Wherever I go, there we are…

July 27, 2022

Today is a day at sea, a day I imagined standing at the railing of our balcony or gazing out the many windows around the ship at nothing but water as far as the eye can see.  Well, there is water as far as the eye can see, that part I go right.  But that ain’t all there is.  There are also a whole lotta other boats way over there, probably travelling in a shipping lane parallel to the course of the Viking Mars (our ship).  I remember being surprised by that on our World Cruise, too, the number and frequency of shipping vessels we would be sharing the water with.  Maybe that should have been expected on this cruise as well.

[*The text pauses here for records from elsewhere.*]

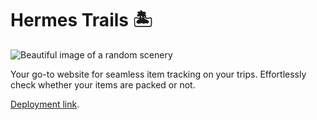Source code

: # Hermes Trails 🏝️

![Beautiful image of a random scenery](https://unsplash.com/photos/green-leafed-trees-UWQP2mh5YJI)

Your go-to website for seamless item tracking on your trips. Effortlessly check whether your items are packed or not.

[Deployment link](https://hermes-trails.netlify.app/).
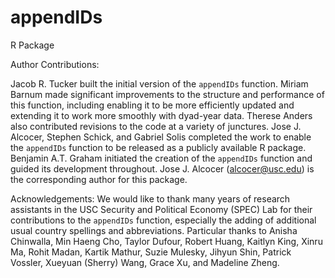 # appendIDs
 R Package

Author Contributions: 

Jacob R. Tucker built the initial version of the `appendIDs` function. Miriam Barnum made significant improvements to the structure and performance of this function, including enabling it to be more efficiently updated and extending it to work more smoothly with dyad-year data. Therese Anders also contributed  revisions to the code at a variety of junctures. Jose J. Alcocer, Stephen Schick, and Gabriel Solis completed the work to enable the `appendIDs` function to be released as a publicly available R package. Benjamin A.T. Graham initiated the creation of the `appendIDs` function and guided its development throughout. Jose J. Alcocer (alcocer@usc.edu) is the corresponding author for this package. 


Acknowledgements:
We would like to thank many years of research assistants in the USC Security and Political Economy (SPEC) Lab for their contributions to the `appendIDs` function, especially the adding of additional usual country spellings and abbreviations. Particular thanks to Anisha Chinwalla, Min Haeng Cho, Taylor Dufour, Robert Huang, Kaitlyn King, Xinru Ma, Rohit Madan, Kartik Mathur, Suzie Mulesky, Jihyun Shin, Patrick Vossler, Xueyuan (Sherry) Wang, Grace Xu, and Madeline Zheng.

What I definitely didn’t expect were the turbines.  Enormous turbines popping up by the dozens all along our route.  There’s just no escaping progress or man’s mark on the universe these days, even hundreds of miles out into the North Sea.

Turns out these windmills are part of the world’s largest off-shore wind project, a 3.6-gigawatt solar farm in the North Sea.  The project is using the world’s largest turbines – 13-megawatts and standing 850 feet tall, five times higher than the Arc de Triomphe – to generate power for more than 4.5 million homes in the U.K.  Each turbine’s blades measure 351 feet, longer than a soccer field, and can generate enough electricity in one rotation to power the average British household for two full days.  The project is expected to be completed in 2026 and will generate approximately 5 percent of the U.K.’s electricity when it is fully operational.  The windmills are located in an area previously dominated by oil and gas operations, so I guess that’s a good thing.  Wind power seems a lot less damaging to the environment than drilling, but still…there’s a part of me that wishes there was some space man hadn’t conquered, some place we could go and just gaze in awestruck wonder.